Scott Wine Polaris Industries Inc.
Total compensation: $2,930,402 for the year ended Dec. 31
Nonequity incentive pay: $1,856,558
Other compensation: $88,844
Exercised stock options: $0
Value realized on vesting shares: $0
New stock options: 245,218
CEO pay ratio: 199:1
Median employee pay: $44,328
Total 2017 shareholder return: 54.2 percent
Note: Wine took home $2.7 million less in 2017; he made $5.6 million in 2016. Sales at the maker of ATVs, motorcycles and snowmobiles rose 20.2 percent to $5.4 billion, but the company's net income decreased 19.2 percent to $172.5 million, and net income per diluted share sank 17.1 percent to $2.69 per share.
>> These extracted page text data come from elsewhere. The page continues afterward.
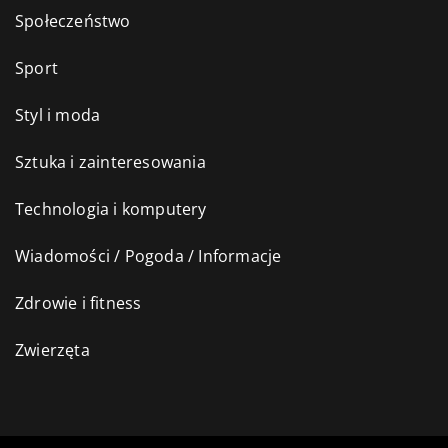
Społeczeństwo
Sport
Styl i moda
Sztuka i zainteresowania
Technologia i komputery
Wiadomości / Pogoda / Informacje
Zdrowie i fitness
Zwierzęta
In the previous two years, Wine did not earn annual cash incentive bonuses but did so this year. The bonus was based on 75 percent of adjusted earnings per share and 25 percent on inventory levels. In 2017, the target for adjusted EPS was $4.50 per share
Despite a decline in net income, the adjusted EPS rose to $5.09 as compared to adjusted EPS of $3.48 in 2016. The company made adjustments to earnings to reflect the wind down of its Victory motorcycle business as it goes all in on its Indian brand and other adjustments for acquisition and integrations costs and the impacts of U.S. tax reform.
Shareholders gave a relatively low approval of the company's executive compensation program last year, 81.1 percent of shares in favor, which helped to kick off a shareholder outreach program to explain more fully corporate governance and executive compensation.
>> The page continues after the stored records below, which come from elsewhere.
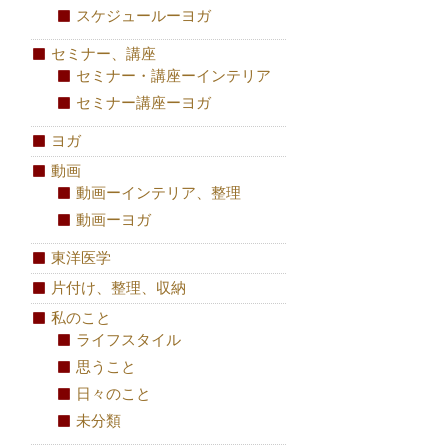
スケジュールーヨガ
セミナー、講座
セミナー・講座ーインテリア
セミナー講座ーヨガ
ヨガ
動画
動画ーインテリア、整理
動画ーヨガ
東洋医学
片付け、整理、収納
私のこと
ライフスタイル
思うこと
日々のこと
未分類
In 2016 the company was hit hard by product recalls, but Wine took home more without an annual incentive bonus because he realized about $4.5 million from previously issued long-term equity awards, including $3.4 million from stock option exercises that year. In 2017, he realized nothing from long-term equity awards.
The CEO pay ratio is calculated based on Wine's total in the summary compensation table, $8.8 million, which includes grant date value of long-term equity awards.